Locate the line that contains "Draw the connected" in the entries below, then repeat it and every following line through the line that contains "Image 2 (330", exactly, and no others.

Source material START

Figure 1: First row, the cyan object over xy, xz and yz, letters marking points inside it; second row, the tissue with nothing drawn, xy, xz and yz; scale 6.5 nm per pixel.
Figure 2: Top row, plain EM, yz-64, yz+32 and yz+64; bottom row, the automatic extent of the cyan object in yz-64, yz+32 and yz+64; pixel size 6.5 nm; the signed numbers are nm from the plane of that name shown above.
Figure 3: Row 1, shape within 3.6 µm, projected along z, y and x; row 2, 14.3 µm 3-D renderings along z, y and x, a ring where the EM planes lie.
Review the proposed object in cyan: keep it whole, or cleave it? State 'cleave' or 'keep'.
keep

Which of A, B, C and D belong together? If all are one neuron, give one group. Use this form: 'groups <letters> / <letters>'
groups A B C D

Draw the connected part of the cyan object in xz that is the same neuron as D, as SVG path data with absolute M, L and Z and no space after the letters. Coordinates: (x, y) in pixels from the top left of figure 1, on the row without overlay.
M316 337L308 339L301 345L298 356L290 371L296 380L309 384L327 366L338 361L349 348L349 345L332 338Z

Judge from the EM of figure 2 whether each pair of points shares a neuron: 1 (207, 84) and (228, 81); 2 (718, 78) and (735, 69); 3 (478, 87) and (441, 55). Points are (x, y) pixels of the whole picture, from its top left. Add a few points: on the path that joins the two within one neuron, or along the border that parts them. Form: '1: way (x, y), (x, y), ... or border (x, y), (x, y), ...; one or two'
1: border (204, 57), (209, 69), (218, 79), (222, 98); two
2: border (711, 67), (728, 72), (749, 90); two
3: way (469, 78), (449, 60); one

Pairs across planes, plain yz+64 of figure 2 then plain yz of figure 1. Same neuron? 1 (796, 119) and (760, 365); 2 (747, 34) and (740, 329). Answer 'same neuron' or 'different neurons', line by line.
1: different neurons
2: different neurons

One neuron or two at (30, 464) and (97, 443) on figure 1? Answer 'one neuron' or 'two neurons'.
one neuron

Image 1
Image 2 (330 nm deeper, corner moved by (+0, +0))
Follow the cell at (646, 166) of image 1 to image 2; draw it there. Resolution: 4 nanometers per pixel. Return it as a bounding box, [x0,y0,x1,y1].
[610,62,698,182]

Source material END

* **Solution**:
Draw the connected part of the cyan object in xz that is the same neuron as D, as SVG path data with absolute M, L and Z and no space after the letters. Coordinates: (x, y) in pixels from the top left of figure 1, on the row without overlay.
M316 337L308 339L301 345L298 356L290 371L296 380L309 384L327 366L338 361L349 348L349 345L332 338Z

Judge from the EM of figure 2 whether each pair of points shares a neuron: 1 (207, 84) and (228, 81); 2 (718, 78) and (735, 69); 3 (478, 87) and (441, 55). Points are (x, y) pixels of the whole picture, from its top left. Add a few points: on the path that joins the two within one neuron, or along the border that parts them. Form: '1: way (x, y), (x, y), ... or border (x, y), (x, y), ...; one or two'
1: border (204, 57), (209, 69), (218, 79), (222, 98); two
2: border (711, 67), (728, 72), (749, 90); two
3: way (469, 78), (449, 60); one

Pairs across planes, plain yz+64 of figure 2 then plain yz of figure 1. Same neuron? 1 (796, 119) and (760, 365); 2 (747, 34) and (740, 329). Answer 'same neuron' or 'different neurons', line by line.
1: different neurons
2: different neurons

One neuron or two at (30, 464) and (97, 443) on figure 1? Answer 'one neuron' or 'two neurons'.
one neuron

Image 1
Image 2 (330 nm deeper, corner moved by (+0, +0))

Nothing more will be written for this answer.